Activities →
a) From the forum thread on disk wipe methods, extract the passage starting with "It's just good" and going on through "life of me.", copied word for word.
b) For each statement below, state whether the forum thread on disk wipe methods supports it, answering yes or no and quoting the words of the thread that decide it.
(i) freakb18c1 recommends a DoD 3 Pass as the minimum.
(ii) Capt maintains that three passes are required to make data unrecoverable.
(iii) Kramy usually performs a zero fill with the manufacturer tools.

Text shown →
===

# dban - best wipe method?



## freakb18c1

Heh.. well Gutmann is the best method. However I would do a DoD 3 Pass at the very minimum.


----------



## Capt

Quote:


> Originally Posted by *freakb18c1*
> 
> Heh.. well Gutmann is the best method. However I would do a DoD 3 Pass at the very minimum.


Wouldn't 3 passes be a waste of time? A single pass is more than enough to make it impossible to recover any data. As far as Gutmann being the best method..

http://www.dban.org/node/40


----------



## freakb18c1

A single 0 pass can technically be recovered.. Possible, but not probable.








It's just good to be on the safe side!

I had I case where I formatted a drive and formatted a drive by mistake, and recovered all the data just fine. But one time I shift + deleted a file that I could NOT recover for the life of me.


----------



## Kramy

I usually do a zero fill with the manufacturer tools. (Seatools or WD DLG)

===

Data under study →
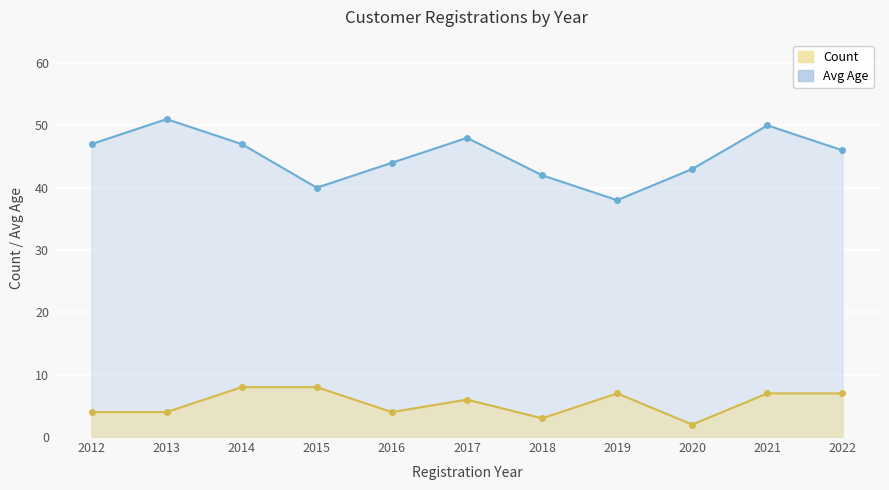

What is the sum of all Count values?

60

===

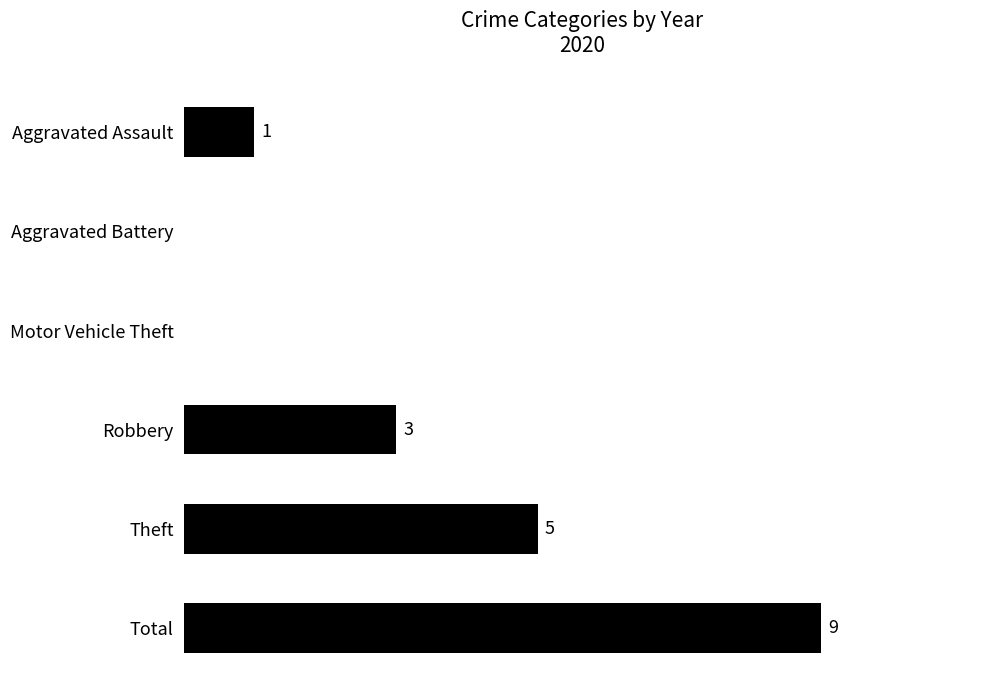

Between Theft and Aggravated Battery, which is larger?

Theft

===

Exercise responses →
a)
It's just good to be on the safe side!

I had I case where I formatted a drive and formatted a drive by mistake, and recovered all the data just fine. But one time I shift + deleted a file that I could NOT recover for the life of me.

b)
(i) Yes: "However I would do a DoD 3 Pass at the very minimum."
(ii) No: "A single pass is more than enough to make it impossible to recover any data."
(iii) Yes: "I usually do a zero fill with the manufacturer tools."